From the moment he launched his candidacy by attacking Mexican immigrants as criminals, President Trump has returned time and again to language that is racially charged and, to many, insensitive and highly offensive.
Whether it is a calculated strategy to appeal to less tolerant and broad-minded supporters or simply a filter-free chief executive saying what’s on his mind, the cycle is by now familiar: The president speaks, critics respond with outrage, and Trump’s defenders accuse his critics of hysterically overreacting.
The latest instance came Thursday, during a White House meeting with congressional lawmakers on immigration. Trump asked why the United States would accept immigrants from “shithole countries” in Africa and the Caribbean, rather than people from places like Norway, according to two people briefed on the meeting.
A glimpse at some of the president’s earlier provocations:
“When Mexico sends its people, they’re not sending their best. They’re not sending you. They’re not sending you. They’re sending people that have lots of problems.…They’re bringing drugs. They’re bringing crime. They’re rapists, and some, I assume, are good people.”
June 16, 2015, when Trump announced his campaign for president.
Trump called for a “total and complete shutdown of Muslims entering the United States until our country’s representatives can figure out what the hell is going on.”
Dec. 7, 2015, at a South Carolina rally five days after the San Bernardino terrorist attack.
“Look at my African American over here. Look at him.”
June 3, 2016, pointing to a black man surrounded by white Trump supporters at a campaign rally in Redding.
Trump said the Mexican ancestry of a federal judge born in Indiana should disqualify him from presiding over a fraud lawsuit against Trump because of his proposed border wall. After he called U.S. District Judge Gonzalo Curiel “a member of a club or society very strongly pro-Mexican,” a reporter asked Trump whether he would also feel that a Muslim could not treat him fairly because of his proposed Muslim ban. “It’s possible, yes,” Trump said.
June 5, 2016, in a CBS News interview.
“Our inner cities, African Americans, Hispanics are living in hell because it’s so dangerous. You walk down the street, you get shot.”
Sept. 22, 2016, presidential debate with Hillary Clinton.
Haitian immigrants “all have AIDS” and Nigerian immigrants will never “go back to their huts” in Africa.
June 2017, at Oval Office meeting, according to a New York Times report quoting unnamed officials. A White House spokeswoman denied the report.
“I think there is blame on both sides.…You also had people that were very fine people on both sides.…Not all of those people were neo-Nazis, believe me. Not all of those people were white supremacists by any stretch.”
Aug. 15, 2017, days after a woman was killed and dozens injured in Charlottesville, Va., after torch-bearing Ku Klux Klansmen and other white supremacists waving Confederate flags and chanting “Jews will not replace us” confronted counter-protesters over the removal of a Robert E. Lee statue.
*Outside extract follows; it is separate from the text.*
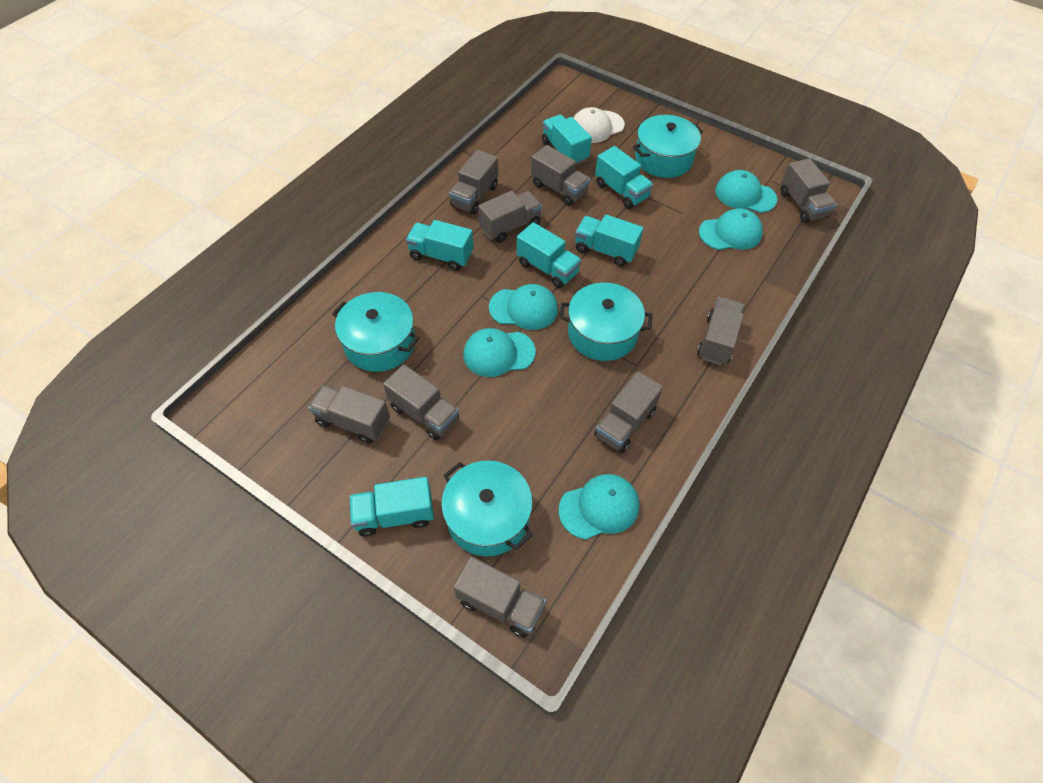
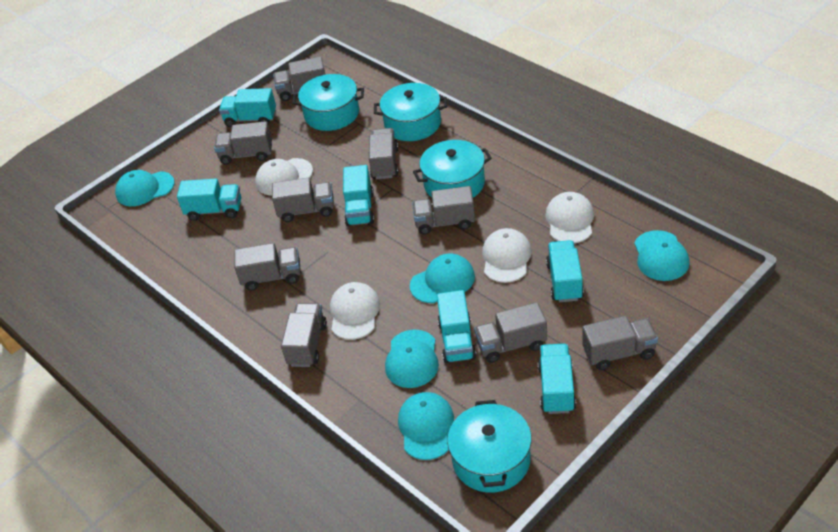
white cap: [573,107,625,143] = 1 -> [255,158,313,196] [330,282,380,340] [482,228,532,283] [545,192,594,243] = 4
“They’re trying to take away our culture. They’re trying to take away our history. And our weak leaders, they do it overnight. These things have been there for 150 years, for a hundred years. You go back to a university and it’s gone. Weak, weak people.”
Aug. 22, 2017, at a rally in Phoenix, referring to the removal of Confederate monuments.
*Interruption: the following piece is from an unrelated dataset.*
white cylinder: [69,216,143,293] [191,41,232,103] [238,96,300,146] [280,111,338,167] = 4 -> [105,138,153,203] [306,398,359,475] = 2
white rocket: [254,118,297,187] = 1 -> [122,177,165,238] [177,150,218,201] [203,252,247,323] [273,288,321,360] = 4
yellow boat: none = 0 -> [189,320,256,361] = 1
“Wouldn’t you love to see one of these NFL owners, when somebody disrespects our flag, to say, ‘Get that son of a bitch off the field right now. Out. He’s fired. He’s fired!”
Sept. 22, 2017, at a political rally in Alabama, where he denounced black football players who have taken a knee during the national anthem to protest racial discrimination in the criminal justice system.
“You were here long before any of us were here. Although we have a representative in Congress who they say was here a long time ago. They call her Pocahantas.”
Nov. 27, 2017, slur directed at Sen. Elizabeth Warren, who has claimed Native American heritage, in his remarks honoring Navajo veterans for their service in World War II.